Le capitaine Taillade, le général Bertrand, supplièrent Napoléon de permettre que ses bâtiments fussent ramenés à la remorque à Porto-Ferrajo, où l’on attendrait un vent favorable.

Mais il répondit avec calme :

— Mes amis, je sais que, dans toute entreprise, il convient d’envisager de sang-froid les divers aspects que prennent les événements. D’après mes renseignements, les vaisseaux anglais sont en ce moment vers le sud. Restent donc les deux frégates et le brick de la croisière française. Attendre ici n’est pas plus dangereux que là-bas.

Et après un silence :

— Au surplus, je ne me rendrai pas. Si j’échoue dans mon entreprise, mon échec ne sera pas ridicule, je vous le promets.

Ceci dit, il les congédia, et appelant Marchand :

— Mets-toi à la recherche d’Espérat ; amène-le-moi.

Au bout de quelques minutes, le valet de chambre revenait avec le jeune homme.

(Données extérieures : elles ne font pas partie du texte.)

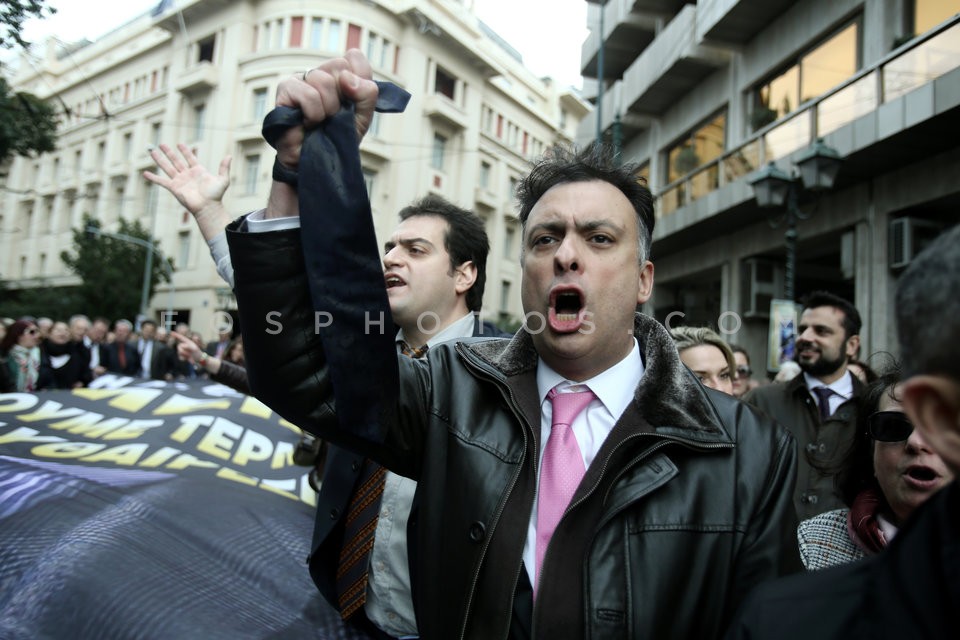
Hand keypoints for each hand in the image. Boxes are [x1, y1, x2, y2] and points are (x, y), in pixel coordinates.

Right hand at [144, 144, 231, 239]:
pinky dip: (153, 178)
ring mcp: (179, 181)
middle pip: (175, 160)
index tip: (179, 144)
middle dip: (168, 152)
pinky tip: (145, 174)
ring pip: (167, 167)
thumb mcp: (223, 180)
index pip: (190, 158)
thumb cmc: (216, 195)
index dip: (185, 151)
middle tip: (162, 144)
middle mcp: (187, 174)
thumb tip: (229, 156)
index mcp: (198, 171)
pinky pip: (162, 181)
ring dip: (159, 159)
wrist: (208, 207)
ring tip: (152, 151)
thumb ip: (224, 167)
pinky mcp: (174, 188)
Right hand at [171, 330, 220, 374]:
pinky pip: (179, 356)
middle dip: (183, 350)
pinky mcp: (183, 355)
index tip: (171, 332)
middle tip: (189, 353)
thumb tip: (182, 346)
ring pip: (179, 351)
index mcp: (188, 342)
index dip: (176, 335)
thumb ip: (188, 346)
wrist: (200, 360)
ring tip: (189, 355)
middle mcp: (185, 345)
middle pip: (179, 346)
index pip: (181, 337)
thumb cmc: (198, 354)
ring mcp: (184, 350)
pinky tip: (187, 358)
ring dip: (184, 354)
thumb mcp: (194, 349)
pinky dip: (183, 358)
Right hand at [272, 49, 377, 167]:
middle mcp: (318, 73)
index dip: (359, 82)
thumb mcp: (362, 116)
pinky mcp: (284, 90)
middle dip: (343, 98)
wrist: (318, 162)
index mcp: (337, 75)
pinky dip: (314, 114)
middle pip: (339, 65)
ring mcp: (300, 79)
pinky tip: (308, 123)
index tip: (353, 103)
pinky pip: (308, 94)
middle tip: (334, 116)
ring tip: (320, 121)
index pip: (354, 58)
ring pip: (323, 80)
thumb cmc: (337, 138)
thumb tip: (347, 78)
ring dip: (328, 109)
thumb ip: (367, 93)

— Espérat, commença Napoléon, le calme nous immobilise. Surpris par les vaisseaux français qui croisent dans ces parages, je devrais renoncer à mes desseins. L’Europe ne manquerait pas de tourner en dérision cette tentative avortée.

Tout pâle, Milhuitcent inclina la tête.

— Tu le crois comme moi, mon enfant ?

— Hélas ! oui, Sire.

— Pour la tradition française que je représente, que j’incarne, je ne veux pas, quoi qu’il arrive, tomber sous le ridicule.

— Pour la patrie, il ne le faut pas, appuya le jeune homme avec force. Combattons, et, si nous succombons, que ce soit en soldats.

Mais l’Empereur secoua le front :

— Non, je ne veux pas que mes soldats français entrent en lutte avec des marins de France[1].

Et comme son interlocuteur le regardait surpris.

— Voici ce que j’attends de toi, Espérat.

À l’arrière, je t’ai fait réserver une cabine.

— Oui, Sire.

— Dans cette cabine, je vais faire porter un baril de poudre.

  1. Journal du général Bertrand. — Lettres de Taillade.